Continue the review of Sunrise on the Reaping from its last sentence.

── PAGE TEXT ──

Sunrise on the Reaping (A Hunger Games Novel) by Suzanne Collins
Book Published: 2025 | Genre: Dystopian Young Adult Fiction
Knowing how a book ends somehow doesn’t eliminate the devastation that takes over. This book gutted me. I knew my heart would hurt, but I didn’t quite anticipate the severity of it.
As a long-time, devoted fan of The Hunger Games, there was never a world in which I wouldn’t read Sunrise on the Reaping. Still, it took me a while to begin, because I had to prepare myself for what I knew would be a devastating story.
We’re reintroduced to Haymitch Abernathy, the 40-year-old alcoholic mentor of Katniss and Peeta. He’s the only surviving victor from District 12 and has witnessed 48 tributes die, not counting the 47 he watched perish during his own brutal experience in the 50th Hunger Games, the 2nd Quarter Quell.
We’ve always known he won. We’ve had glimpses of his arena, hints at how he outwitted the Capitol. But what we’ve never truly seen, until now, is the path that led him there: the Reaping, the slow spiral into the Games, and the unimaginable trauma that followed.
What breaks my heart the most is the realisation that the story of The Hunger Games, and of the revolution itself, truly began with Haymitch Abernathy.
While this is technically a review, I had such an emotional response to the book I haven’t been able to critique it in full, and while there are definitely criticisms, a few I will touch on, this will be a largely positive review.
This will be a spoiler-filled review, so if you haven’t read it, please steer clear.
Synopsis
Sunrise on the Reaping is set 50 years after the Dark Days, when the Capitol emerged victorious from the war that reshaped Panem. It takes place 40 years after The Ballad of Songbirds and Snakes, and 24 years before the Hunger Games trilogy. This year marks the second-ever Quarter Quell, where twice the number of tributes will be ripped from their homes.

───
── DATASET ENTRIES ──

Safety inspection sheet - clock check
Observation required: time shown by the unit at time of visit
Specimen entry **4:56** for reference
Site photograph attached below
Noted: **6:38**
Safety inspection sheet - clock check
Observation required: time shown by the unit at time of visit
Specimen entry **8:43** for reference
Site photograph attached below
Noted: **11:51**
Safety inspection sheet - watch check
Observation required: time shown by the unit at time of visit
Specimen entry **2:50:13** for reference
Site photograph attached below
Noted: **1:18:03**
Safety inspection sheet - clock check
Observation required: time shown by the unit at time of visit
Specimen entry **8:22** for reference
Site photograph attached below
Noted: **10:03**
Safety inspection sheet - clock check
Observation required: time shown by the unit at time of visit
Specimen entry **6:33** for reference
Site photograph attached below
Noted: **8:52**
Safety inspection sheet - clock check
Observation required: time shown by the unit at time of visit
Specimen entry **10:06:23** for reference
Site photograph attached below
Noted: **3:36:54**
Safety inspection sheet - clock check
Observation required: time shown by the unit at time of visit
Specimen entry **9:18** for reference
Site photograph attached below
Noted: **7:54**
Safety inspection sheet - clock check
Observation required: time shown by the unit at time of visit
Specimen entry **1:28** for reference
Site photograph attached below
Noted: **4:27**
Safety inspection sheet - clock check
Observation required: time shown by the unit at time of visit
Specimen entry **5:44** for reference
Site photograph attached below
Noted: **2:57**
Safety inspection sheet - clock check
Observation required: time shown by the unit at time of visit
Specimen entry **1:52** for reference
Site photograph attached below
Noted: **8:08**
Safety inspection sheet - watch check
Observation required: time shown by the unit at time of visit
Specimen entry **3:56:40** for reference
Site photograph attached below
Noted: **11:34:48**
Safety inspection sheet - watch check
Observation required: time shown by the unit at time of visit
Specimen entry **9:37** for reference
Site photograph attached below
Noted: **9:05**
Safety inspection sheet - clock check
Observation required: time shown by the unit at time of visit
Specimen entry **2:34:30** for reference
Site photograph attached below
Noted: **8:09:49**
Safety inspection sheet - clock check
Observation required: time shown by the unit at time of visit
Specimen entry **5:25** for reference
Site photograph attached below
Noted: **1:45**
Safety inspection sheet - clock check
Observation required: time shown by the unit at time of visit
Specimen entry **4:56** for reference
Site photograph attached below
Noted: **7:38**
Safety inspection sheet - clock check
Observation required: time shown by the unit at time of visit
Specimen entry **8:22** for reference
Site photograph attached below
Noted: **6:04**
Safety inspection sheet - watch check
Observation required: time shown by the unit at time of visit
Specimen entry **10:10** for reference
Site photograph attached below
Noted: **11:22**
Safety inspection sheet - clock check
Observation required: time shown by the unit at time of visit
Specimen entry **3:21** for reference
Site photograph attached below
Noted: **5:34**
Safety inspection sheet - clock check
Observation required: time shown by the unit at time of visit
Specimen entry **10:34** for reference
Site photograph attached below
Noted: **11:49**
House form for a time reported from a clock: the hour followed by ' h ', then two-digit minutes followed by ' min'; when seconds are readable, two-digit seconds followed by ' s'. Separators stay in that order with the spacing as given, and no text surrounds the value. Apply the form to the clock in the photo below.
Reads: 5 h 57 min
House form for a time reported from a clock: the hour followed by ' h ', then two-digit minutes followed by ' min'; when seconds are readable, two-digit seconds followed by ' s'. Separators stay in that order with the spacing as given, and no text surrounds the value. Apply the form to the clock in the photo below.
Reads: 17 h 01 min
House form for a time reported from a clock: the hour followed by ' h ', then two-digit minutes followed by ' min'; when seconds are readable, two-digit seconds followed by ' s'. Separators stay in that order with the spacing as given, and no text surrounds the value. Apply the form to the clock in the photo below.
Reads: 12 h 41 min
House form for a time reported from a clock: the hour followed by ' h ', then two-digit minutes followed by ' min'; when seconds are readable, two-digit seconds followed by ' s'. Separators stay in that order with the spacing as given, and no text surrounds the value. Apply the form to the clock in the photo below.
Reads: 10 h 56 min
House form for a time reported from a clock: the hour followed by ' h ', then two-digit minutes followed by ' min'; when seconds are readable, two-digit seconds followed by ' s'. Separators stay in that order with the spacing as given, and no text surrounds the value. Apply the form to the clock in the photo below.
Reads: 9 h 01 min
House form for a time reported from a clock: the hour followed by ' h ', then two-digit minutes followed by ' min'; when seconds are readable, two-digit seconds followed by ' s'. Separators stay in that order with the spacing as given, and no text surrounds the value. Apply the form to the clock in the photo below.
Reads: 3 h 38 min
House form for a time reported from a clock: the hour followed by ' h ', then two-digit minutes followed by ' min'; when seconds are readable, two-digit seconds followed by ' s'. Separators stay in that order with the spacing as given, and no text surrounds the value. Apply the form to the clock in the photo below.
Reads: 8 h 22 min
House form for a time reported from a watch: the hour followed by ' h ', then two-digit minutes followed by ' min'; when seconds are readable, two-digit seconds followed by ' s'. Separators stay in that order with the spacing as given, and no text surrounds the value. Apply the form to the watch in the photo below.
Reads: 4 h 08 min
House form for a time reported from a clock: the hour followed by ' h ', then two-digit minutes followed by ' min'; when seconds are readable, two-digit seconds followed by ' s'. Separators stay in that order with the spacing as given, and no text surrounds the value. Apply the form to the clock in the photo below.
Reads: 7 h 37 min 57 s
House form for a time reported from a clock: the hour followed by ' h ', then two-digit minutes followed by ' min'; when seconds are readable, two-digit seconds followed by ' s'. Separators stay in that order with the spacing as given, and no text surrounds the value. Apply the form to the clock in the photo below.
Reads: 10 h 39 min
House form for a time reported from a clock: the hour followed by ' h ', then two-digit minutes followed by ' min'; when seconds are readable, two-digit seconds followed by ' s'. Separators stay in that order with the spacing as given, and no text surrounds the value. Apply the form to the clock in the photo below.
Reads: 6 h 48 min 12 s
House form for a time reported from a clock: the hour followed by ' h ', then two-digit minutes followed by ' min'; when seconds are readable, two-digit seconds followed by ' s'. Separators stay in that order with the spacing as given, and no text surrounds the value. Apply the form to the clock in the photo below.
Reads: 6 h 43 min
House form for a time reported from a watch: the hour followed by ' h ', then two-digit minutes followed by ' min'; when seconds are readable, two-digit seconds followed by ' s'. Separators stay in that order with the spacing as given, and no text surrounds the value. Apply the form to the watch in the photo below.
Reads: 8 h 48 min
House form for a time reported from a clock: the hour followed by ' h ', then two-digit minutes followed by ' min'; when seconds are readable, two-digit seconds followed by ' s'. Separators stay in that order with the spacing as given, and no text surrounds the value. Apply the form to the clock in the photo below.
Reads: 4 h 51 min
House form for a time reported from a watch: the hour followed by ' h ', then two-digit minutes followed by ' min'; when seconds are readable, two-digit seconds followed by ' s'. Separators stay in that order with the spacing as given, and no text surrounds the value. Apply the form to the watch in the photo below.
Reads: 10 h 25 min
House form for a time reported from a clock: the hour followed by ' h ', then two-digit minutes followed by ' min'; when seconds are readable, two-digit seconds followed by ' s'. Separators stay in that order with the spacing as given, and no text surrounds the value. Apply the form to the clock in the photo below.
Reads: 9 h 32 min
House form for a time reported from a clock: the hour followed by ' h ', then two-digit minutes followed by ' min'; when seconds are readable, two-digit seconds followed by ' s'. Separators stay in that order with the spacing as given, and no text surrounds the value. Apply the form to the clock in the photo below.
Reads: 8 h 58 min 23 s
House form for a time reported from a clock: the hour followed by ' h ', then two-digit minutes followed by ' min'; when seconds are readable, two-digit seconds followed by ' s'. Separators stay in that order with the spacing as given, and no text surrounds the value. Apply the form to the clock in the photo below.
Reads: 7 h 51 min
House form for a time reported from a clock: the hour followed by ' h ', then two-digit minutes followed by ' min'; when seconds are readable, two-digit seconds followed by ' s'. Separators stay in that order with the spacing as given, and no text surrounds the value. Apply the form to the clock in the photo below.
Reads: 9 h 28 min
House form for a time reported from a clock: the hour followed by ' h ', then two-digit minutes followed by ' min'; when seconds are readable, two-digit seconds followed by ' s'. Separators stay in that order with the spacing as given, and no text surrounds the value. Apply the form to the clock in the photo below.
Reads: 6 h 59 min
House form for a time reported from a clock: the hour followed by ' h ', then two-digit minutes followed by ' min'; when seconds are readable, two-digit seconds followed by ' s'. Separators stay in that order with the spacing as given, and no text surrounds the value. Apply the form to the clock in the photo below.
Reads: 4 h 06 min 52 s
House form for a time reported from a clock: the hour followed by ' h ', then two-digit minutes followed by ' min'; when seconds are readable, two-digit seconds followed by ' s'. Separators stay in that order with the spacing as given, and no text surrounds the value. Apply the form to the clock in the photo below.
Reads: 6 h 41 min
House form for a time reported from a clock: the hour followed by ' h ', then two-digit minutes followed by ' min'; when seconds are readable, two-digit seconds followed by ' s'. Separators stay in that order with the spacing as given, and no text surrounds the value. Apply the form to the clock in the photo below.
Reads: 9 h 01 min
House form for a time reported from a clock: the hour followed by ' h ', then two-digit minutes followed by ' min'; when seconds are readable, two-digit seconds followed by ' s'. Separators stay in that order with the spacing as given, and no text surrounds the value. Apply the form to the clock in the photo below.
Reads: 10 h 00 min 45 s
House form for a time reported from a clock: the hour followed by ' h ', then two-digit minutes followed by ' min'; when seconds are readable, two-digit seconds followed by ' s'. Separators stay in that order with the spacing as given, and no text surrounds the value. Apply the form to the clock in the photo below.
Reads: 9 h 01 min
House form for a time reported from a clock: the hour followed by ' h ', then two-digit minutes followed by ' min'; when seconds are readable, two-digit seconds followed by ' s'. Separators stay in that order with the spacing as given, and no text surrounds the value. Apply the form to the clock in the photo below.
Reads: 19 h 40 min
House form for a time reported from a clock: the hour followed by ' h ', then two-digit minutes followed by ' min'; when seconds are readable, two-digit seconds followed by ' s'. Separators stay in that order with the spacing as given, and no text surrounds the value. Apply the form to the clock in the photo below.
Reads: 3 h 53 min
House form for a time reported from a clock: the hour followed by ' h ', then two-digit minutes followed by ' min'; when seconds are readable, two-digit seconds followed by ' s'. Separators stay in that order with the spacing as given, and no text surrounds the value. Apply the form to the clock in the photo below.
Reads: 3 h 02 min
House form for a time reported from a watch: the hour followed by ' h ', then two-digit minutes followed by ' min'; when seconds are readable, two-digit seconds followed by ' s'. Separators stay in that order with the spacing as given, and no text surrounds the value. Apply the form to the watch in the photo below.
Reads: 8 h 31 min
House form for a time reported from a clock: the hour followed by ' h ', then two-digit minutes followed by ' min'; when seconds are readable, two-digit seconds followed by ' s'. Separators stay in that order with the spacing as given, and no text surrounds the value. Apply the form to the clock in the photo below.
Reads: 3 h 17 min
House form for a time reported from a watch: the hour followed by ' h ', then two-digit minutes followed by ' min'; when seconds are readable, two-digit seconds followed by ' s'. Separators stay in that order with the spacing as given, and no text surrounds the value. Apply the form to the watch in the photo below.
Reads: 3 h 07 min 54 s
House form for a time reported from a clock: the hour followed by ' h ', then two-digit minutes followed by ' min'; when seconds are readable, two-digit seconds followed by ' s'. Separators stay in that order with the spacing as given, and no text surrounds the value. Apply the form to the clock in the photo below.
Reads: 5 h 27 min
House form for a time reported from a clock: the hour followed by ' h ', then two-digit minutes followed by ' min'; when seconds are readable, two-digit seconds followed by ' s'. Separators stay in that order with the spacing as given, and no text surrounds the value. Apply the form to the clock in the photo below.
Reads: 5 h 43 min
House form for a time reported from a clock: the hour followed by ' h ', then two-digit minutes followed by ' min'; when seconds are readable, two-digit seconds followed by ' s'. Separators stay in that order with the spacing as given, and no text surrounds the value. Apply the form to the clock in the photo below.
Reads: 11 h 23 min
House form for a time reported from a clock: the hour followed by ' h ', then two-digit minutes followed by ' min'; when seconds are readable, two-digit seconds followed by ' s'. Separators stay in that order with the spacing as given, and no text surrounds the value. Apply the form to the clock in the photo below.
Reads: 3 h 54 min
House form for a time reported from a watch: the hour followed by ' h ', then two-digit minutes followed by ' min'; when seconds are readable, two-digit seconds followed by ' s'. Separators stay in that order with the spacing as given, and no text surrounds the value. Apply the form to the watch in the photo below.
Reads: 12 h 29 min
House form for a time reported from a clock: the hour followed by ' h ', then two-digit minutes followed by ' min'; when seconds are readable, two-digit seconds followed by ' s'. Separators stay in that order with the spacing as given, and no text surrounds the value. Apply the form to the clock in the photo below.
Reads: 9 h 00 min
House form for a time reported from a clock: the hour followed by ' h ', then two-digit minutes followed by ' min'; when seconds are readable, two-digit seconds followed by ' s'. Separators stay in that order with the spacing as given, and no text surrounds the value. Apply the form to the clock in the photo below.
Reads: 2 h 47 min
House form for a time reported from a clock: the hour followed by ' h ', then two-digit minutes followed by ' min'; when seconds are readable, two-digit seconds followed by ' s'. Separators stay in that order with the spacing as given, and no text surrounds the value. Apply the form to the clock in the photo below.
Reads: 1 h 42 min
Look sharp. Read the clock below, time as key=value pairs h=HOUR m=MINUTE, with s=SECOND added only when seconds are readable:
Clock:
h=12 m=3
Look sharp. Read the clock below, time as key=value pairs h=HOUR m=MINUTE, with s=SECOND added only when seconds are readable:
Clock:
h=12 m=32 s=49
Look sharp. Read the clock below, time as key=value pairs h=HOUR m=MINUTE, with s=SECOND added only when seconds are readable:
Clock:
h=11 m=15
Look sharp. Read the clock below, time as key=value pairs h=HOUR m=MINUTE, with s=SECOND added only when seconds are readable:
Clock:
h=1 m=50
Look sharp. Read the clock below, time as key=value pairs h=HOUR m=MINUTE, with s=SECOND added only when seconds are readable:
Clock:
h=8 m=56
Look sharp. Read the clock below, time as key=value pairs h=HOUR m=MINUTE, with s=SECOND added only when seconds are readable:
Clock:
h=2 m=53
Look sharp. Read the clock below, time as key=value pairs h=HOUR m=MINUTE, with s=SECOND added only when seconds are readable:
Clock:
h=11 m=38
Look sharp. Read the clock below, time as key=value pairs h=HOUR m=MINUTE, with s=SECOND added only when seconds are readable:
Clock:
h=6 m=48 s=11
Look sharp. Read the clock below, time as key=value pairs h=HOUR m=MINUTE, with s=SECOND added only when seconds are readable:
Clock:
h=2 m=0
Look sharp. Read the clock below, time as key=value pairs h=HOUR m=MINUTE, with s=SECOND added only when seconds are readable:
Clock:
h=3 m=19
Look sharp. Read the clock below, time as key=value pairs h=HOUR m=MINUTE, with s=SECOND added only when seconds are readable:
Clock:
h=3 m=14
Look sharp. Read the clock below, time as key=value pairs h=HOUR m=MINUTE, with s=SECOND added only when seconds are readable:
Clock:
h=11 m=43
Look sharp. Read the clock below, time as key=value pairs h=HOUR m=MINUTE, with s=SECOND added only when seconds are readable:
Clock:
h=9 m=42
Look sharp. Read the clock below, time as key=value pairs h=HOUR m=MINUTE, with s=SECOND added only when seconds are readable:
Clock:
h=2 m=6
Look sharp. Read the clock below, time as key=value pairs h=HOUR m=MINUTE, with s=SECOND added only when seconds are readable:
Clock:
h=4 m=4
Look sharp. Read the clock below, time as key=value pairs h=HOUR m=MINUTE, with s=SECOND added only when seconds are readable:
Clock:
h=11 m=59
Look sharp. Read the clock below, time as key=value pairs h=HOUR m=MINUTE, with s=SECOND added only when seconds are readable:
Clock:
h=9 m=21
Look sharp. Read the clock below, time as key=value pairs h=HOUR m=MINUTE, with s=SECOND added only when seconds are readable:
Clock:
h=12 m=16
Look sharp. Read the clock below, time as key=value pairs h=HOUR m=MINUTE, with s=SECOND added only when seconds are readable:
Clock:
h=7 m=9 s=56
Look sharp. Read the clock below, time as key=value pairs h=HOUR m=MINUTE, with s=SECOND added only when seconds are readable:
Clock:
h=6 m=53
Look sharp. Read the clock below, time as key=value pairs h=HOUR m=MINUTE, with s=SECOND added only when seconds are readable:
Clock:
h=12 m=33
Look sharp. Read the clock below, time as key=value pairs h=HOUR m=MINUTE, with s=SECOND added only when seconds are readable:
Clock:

───

**RESPONSE BELOW**:
Back in District 12, Haymitch Abernathy is trying not to think too hard about his chances. All he cares about is making it through the day and being with the girl he loves.
When Haymitch’s name is called, he can feel all his dreams break. He’s torn from his family and his love, shuttled to the Capitol with the three other District 12 tributes: a young friend who’s nearly a sister to him, a compulsive oddsmaker, and the most stuck-up girl in town. As the Games begin, Haymitch understands he’s been set up to fail. But there’s something in him that wants to fight… and have that fight reverberate far beyond the deadly arena.
The Emotional Gut Punch
I think the most devastating part of this story is that he was never meant to be reaped in the first place. He had avoided his name being called for another year, and if not for a series of extremely unfortunate events, he might have never seen the Hunger Games Arena.
It was a perfect allegory for the injustice that is Panem and the Hunger Games.
We’ve all wondered what led Haymitch to become the haunted man he is, but honestly, I don’t think any of us could have anticipated the sheer brutality of what he went through – not just in the arena, but in what came after. It’s in those final chapters that everything unravels.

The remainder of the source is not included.